• Assistant Professor with New Mexico State University, 2020 to present

  • DOE funded research for "An Experimental Study of Modified Hadronic Structure and the Fundamental Properties of Nucleons through Electromagnetic and Gluonic Probes"

• Assistant Research Professor with Temple University, 2012 to 2020

  • Analysis of the Coulomb Sum Rule at Jefferson Lab

  • Lead Designer of the SoLID Light Gas Cherenkov detector at Jefferson Lab

  • Co-spokesperson of the J/Psi-Charmed Pentaquark and Generalized Polarizabilities experiments recently run at Jefferson Lab

• Post-Doc with The University of South Carolina, 2008 to 2012

  • Dilepton photoproduction analysis with the CLAS G12 data set

• Ph.D. in Physics from The University of South Carolina, 2008

  • Dissertation: Polarization Transfer in 4He(e,e'p)3H

• B.S. in Physics from The College of Charleston, 2002

  • Thesis: The Temperature Dependence of Sonoluminescence

The area of physics I find most exciting is the study of hadronic structure. Much of my research has helped pin down how the proton's structure changes in EM fields (via polarizabilities) and in the strong fields of the nuclear medium. There are still many questions to answer and much left to explore, and new facilities at Jefferson Lab and the Electron Ion Collider will soon be able to shed new light on these questions, including how gluons are distributed within bound nucleons as well as insights into the origin of the proton mass.

Recent and Noteworthy Projects:

• Lead Analysis on Jefferson Lab Hall-A experiment to measure the Coulomb Sum Rule in Nuclei at 500 MeV/c < q < 1000 MeV/c

  • New results will precisely measure the CSR and lend much anticipated insight into the modification of the nucleons electric form-factor when bound in a nucleus.

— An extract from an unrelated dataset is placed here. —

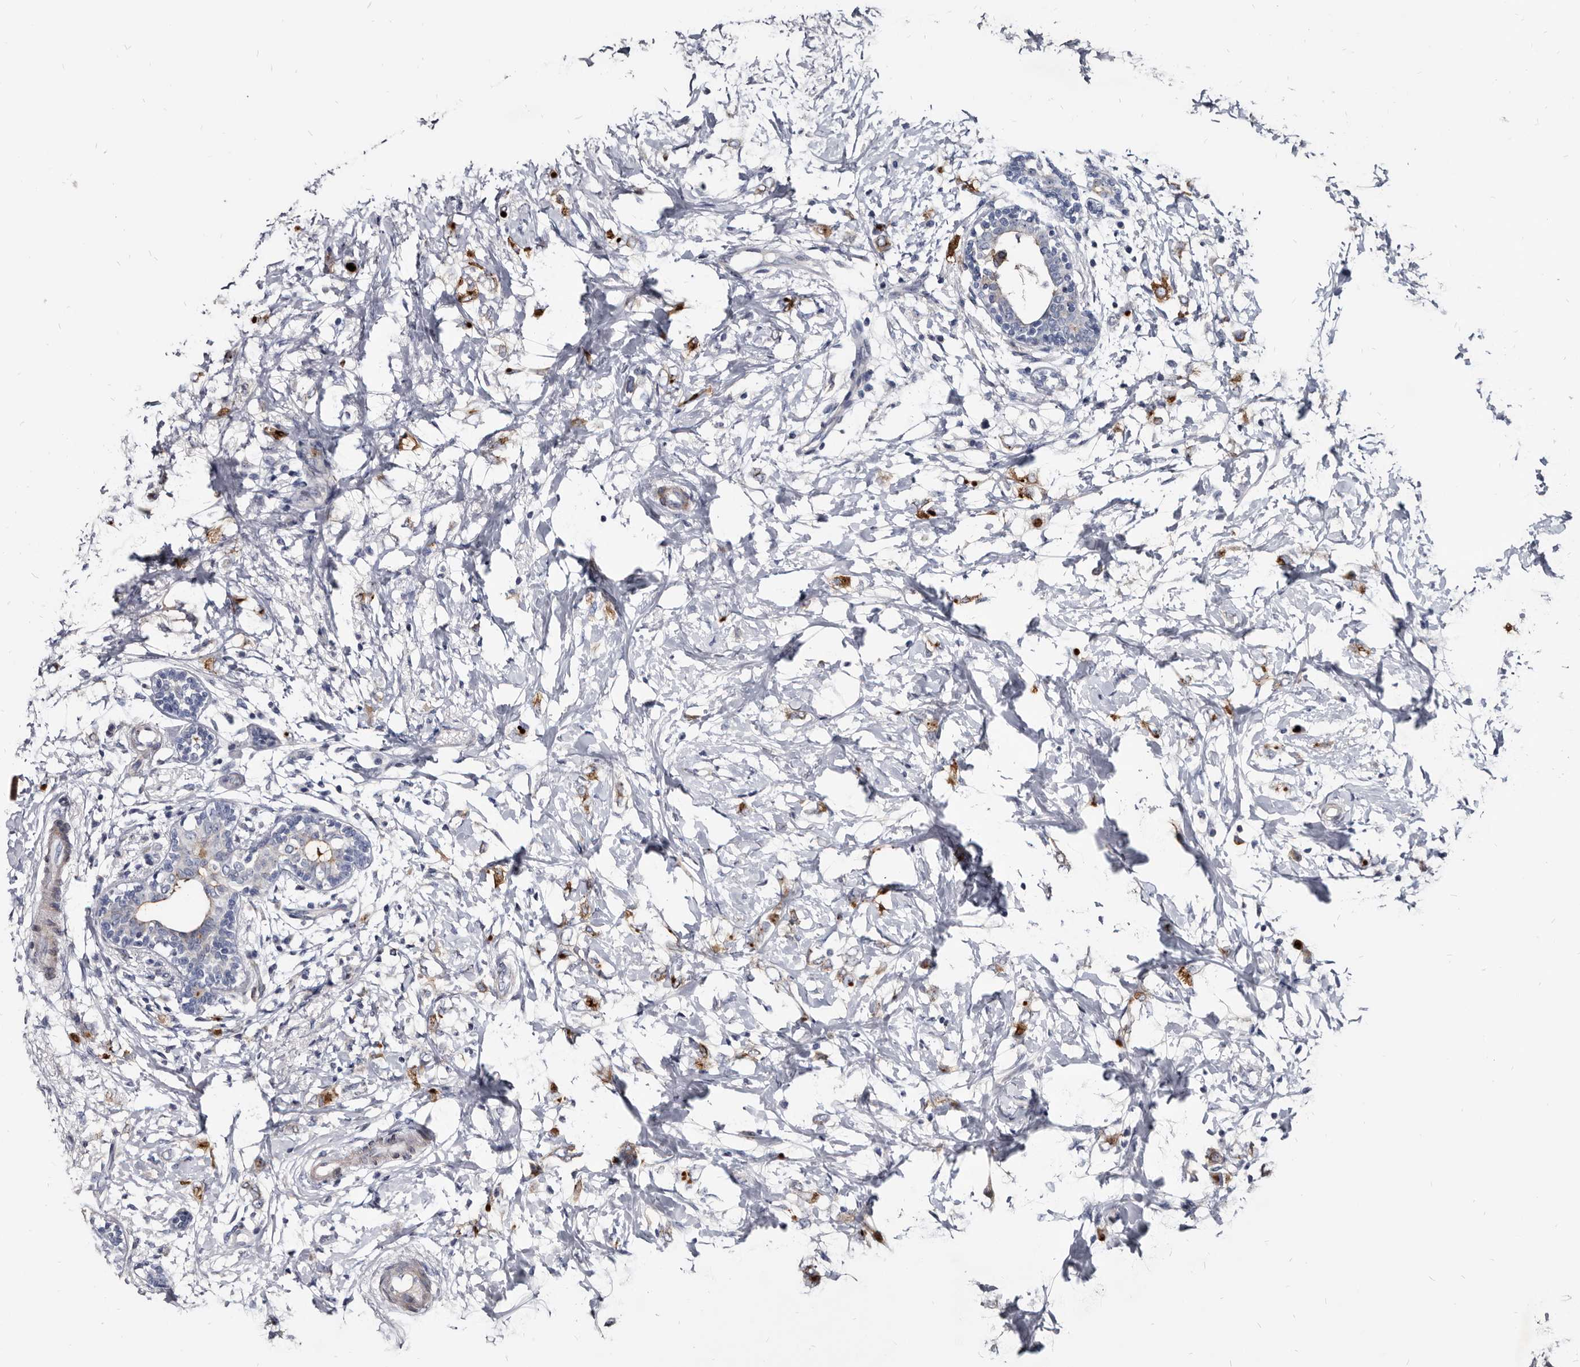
{"staining": {"intensity": "moderate", "quantity": "<25%", "location": "cytoplasmic/membranous"}, "tissue": "breast cancer", "cell_type": "Tumor cells", "image_type": "cancer", "snomed": [{"axis": "morphology", "description": "Normal tissue, NOS"}, {"axis": "morphology", "description": "Lobular carcinoma"}, {"axis": "topography", "description": "Breast"}], "caption": "A low amount of moderate cytoplasmic/membranous staining is present in approximately <25% of tumor cells in breast cancer tissue.", "gene": "PRSS8", "patient": {"sex": "female", "age": 47}}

• Spokesperson for recently completed experiment: "A Search for the LHCb Charmed 'Pentaquark' using Photo-Production of J/Ψ at Threshold in Hall C at Jefferson Lab."

  • The recently "discovered" LHCb pentaquark, if a true s-resonance, is expected to decay to J/Ψ and a proton. The recently run experiment at Jefferson Lab aims to confirm (or put an upper limit on) its existence. Analysis has just begun in 2019.

• Spokesperson for the recently completed experiment: "Polarizability of the Nucleon via Virtual Compton Scattering."

  • Recent experiments have shown an unexpected behavior in the electric polarizability (think: stretchability of the proton in an electric field) at intermediate momentum transfer which implies a more nuanced picture of the charge distribution of the proton. Analysis has also just begun in 2019.

• Upcoming approved experiment: "Coherent φ Electroproduction on Nuclear Targets and the Spatial Distribution of Gluons in Nuclei."

  • New techniques in electron scattering experiments allow us to map the 2D impact space of target nucleons and nuclei (see Fig. 1). Using a novel approach of coherent vector meson scattering, the gluon distribution can be probed in a number of different kinematic regimes. A new detector will be built to measure recoil nuclei at wide angle and used in Jefferson Lab's Hall-B.

• Lead Designer of a new light gas Cherenkov for use in Jefferson Lab's Hall-A SoLID detector package.

  • The future of Jefferson Lab's Hall-A program will use an all new detector array called the Solenoidal Large Intensity Device (SoLID) and will push the limits of large acceptance and high luminosity measurements. Crucial to its success is a light gas Cherenkov specially designed for its main physics goals: PVDIS, SIDIS, and J/Ψ at threshold studies. I have been lead designer on the multi-million dollar project, and we expect construction to begin in 2024 (see Fig. 2).

Teaching, mentoring, and physics education was the original reason I pursued a degree in physics, and it continues to be the most fulfilling work that I do. The methods I employ are drawn from discipline-based education research, including National Education Association (NEA) recommended practices of inside-out learning and deep learning. I also feel it is important to adapt and stay current with the constantly evolving methodologies in education research.

Experience:

• Thermodynamics

  • 3 semesters of upper level UG sections

• Intermediate Experimental Physics

  • 2 semesters of experimental modern physics laboratories

• Calculus Based Introductory Physics

  • 3 semesters at Temple University, sections I and II

• Non-Calculus Based Introductory Physics

  • 1 semester at Temple University, section I

• Coordinator of all undergraduate physics courses

  • 1 semester at Temple University

• Teaching and Laboratory Assistant

  • Graduate school assistant at University of South Carolina

• Experience teaching and coordinating many lecture formats:

  • small laboratory education, 5-10 students

  • intermediate "flipped" classrooms, 15-35 students,

  • large lecture halls, 100+ students.